Nos campos de futebol, dentro e fora do país, os jogadores também
costumam se comunicar na "língua mãe", como é chamado o idioma.
"(Os jogadores falam guarani) Especialmente
quando querem evitar que o adversário entenda o que estão dizendo",
afirmou Delgado. Ela tem livros de poesias em guarani e em espanhol, mas
reconhece que o filho de 27 anos conhece apenas algumas palavras do
idioma "original".
Na região da fronteira com o Brasil, os
paraguaios costumam falar guarani e português. Muitas vezes o espanhol
não faz parte das conversas, inclusive de crianças – que às vezes não
sabem a diferença entre português e espanhol.
"Na fronteira, os paraguaios falam
principalmente portunhol (mistura do português e do espanhol), guarani e
espanhol. Mas eles não são trilíngues. Eles mesclam os três idiomas e
assim se entendem", afirmou Silva.
Galeano diz que na fronteira, impera o "guaratuguês" (mistura do guarani com português).
Proteção
Um guia de turismo que costuma fazer a viagem
entre Assunção e a igreja franciscana de San Buenaventura de Yaguarón, a
48 quilômetros da capital paraguaia, explica aos turistas estrangeiros
que a história "trágica" do país acabou "protegendo o guarani da
globalização".
"A desgraça da história do Paraguai foi positiva
para a sobrevivência do guarani", explica Ramón Silva. De acordo com
ele, no período da colonização os espanhóis iam embora e as mulheres que
permaneciam falavam guarani com as crianças.

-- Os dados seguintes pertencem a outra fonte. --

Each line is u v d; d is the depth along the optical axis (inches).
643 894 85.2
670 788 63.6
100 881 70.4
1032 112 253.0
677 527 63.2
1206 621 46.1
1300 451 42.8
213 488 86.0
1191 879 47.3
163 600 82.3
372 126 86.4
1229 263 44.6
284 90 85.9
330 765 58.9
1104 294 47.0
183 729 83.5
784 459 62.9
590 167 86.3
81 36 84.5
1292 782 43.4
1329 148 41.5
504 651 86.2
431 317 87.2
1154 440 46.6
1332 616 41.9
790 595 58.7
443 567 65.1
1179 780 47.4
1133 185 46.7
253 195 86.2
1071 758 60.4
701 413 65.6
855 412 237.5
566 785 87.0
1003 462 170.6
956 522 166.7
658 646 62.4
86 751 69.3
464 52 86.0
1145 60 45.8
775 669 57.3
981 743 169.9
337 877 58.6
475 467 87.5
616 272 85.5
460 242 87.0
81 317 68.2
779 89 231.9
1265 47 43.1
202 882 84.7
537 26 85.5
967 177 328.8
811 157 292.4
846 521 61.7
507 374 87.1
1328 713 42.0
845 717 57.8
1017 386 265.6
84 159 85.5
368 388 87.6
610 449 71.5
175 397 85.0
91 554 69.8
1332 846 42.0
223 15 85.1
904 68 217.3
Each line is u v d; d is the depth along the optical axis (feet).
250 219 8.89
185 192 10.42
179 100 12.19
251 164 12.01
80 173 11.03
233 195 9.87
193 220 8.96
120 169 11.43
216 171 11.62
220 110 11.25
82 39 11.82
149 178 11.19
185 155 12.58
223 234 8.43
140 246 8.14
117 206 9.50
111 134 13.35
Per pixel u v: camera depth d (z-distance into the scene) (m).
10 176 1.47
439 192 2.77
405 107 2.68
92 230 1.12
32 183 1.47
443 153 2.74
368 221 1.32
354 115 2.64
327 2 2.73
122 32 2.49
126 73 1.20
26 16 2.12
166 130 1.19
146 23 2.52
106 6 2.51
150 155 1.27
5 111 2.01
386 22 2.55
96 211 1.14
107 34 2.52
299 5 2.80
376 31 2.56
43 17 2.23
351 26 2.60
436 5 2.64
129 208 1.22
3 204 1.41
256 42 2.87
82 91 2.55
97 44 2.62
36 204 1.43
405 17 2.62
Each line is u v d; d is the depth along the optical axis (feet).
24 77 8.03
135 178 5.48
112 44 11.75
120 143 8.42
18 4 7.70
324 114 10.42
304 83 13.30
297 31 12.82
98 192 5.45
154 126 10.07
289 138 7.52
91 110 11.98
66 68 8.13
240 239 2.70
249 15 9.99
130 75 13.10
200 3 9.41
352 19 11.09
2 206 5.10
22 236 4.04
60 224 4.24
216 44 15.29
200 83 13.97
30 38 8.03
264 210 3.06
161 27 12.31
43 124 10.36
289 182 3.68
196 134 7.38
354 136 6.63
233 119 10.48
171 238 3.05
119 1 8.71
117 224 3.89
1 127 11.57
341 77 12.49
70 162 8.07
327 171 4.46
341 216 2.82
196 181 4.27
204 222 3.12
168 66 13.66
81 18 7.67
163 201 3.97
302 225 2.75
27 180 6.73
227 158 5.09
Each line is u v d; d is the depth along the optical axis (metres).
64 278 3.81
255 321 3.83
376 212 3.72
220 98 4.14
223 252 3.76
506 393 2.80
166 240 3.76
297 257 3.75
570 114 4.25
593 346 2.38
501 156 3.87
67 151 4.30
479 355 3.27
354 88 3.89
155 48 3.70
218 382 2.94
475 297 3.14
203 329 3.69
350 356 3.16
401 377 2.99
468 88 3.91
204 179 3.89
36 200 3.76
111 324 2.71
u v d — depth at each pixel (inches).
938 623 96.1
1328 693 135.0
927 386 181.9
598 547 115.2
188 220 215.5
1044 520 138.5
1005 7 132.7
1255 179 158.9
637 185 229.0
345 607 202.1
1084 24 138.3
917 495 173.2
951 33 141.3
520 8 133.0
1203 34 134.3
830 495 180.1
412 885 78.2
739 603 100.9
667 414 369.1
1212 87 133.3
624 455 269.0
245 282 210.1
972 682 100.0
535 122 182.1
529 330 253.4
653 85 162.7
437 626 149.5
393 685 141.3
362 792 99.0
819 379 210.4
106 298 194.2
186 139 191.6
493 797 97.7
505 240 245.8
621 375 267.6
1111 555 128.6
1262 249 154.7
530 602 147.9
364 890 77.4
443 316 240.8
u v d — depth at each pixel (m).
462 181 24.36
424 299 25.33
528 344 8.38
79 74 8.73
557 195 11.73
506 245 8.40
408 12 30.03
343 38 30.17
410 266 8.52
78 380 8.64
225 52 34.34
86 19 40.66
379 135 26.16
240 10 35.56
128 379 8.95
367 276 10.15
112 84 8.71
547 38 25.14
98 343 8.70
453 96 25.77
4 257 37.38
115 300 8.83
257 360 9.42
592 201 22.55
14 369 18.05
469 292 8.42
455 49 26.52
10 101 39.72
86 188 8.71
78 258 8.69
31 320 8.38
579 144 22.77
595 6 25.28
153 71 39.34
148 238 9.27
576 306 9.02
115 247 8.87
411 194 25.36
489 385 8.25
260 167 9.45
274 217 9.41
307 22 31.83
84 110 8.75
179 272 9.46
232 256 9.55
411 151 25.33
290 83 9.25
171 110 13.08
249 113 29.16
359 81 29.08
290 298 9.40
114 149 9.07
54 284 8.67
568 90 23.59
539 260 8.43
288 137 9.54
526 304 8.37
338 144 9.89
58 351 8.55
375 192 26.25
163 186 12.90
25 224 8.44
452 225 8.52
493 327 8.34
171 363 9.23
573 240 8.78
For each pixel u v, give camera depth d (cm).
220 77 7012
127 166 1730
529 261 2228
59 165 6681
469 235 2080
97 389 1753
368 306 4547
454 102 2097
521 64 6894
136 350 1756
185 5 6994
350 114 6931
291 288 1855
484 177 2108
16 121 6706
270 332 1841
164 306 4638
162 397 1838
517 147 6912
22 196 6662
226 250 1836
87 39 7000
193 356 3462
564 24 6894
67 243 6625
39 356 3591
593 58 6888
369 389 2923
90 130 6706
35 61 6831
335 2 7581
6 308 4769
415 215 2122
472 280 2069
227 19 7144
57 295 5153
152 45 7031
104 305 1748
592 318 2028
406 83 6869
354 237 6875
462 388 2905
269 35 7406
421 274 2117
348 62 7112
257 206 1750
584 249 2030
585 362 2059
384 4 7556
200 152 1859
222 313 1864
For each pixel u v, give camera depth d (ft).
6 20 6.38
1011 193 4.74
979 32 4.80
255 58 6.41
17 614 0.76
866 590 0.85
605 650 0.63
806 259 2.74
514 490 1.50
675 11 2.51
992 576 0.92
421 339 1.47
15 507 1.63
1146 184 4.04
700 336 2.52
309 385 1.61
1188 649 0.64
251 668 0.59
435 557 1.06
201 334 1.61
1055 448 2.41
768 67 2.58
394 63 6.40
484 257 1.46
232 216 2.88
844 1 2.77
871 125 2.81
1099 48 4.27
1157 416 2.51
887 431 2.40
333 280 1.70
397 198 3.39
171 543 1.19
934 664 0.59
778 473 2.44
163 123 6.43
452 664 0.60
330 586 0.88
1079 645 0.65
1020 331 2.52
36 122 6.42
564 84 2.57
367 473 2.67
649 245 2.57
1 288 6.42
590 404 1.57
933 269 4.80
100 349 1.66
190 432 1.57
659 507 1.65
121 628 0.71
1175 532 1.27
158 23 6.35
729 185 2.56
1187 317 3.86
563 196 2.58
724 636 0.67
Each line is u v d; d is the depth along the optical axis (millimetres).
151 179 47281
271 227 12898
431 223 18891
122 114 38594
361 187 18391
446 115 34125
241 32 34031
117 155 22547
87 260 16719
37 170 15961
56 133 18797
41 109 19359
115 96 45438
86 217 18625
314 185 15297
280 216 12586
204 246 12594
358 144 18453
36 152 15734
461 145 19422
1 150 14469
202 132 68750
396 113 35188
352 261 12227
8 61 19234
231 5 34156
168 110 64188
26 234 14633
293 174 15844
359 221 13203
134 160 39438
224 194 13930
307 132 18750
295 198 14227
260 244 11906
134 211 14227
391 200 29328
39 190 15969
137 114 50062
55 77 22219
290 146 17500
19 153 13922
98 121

"Na Guerra Grande (Guerra do Paraguai) e na
Guerra do Chaco, os homens foram à luta e as mulheres ficaram sozinhas
ou com as crianças. O guarani foi sendo passado, em casa, de geração
para geração", diz Susy Delgado.
Ela reconheceu que o "isolamento" político do
país, ao longo da história, ajudou nesta sobrevivência. "Agora tem gente
aqui no país que planeja fazer até teclado de computador em guarani."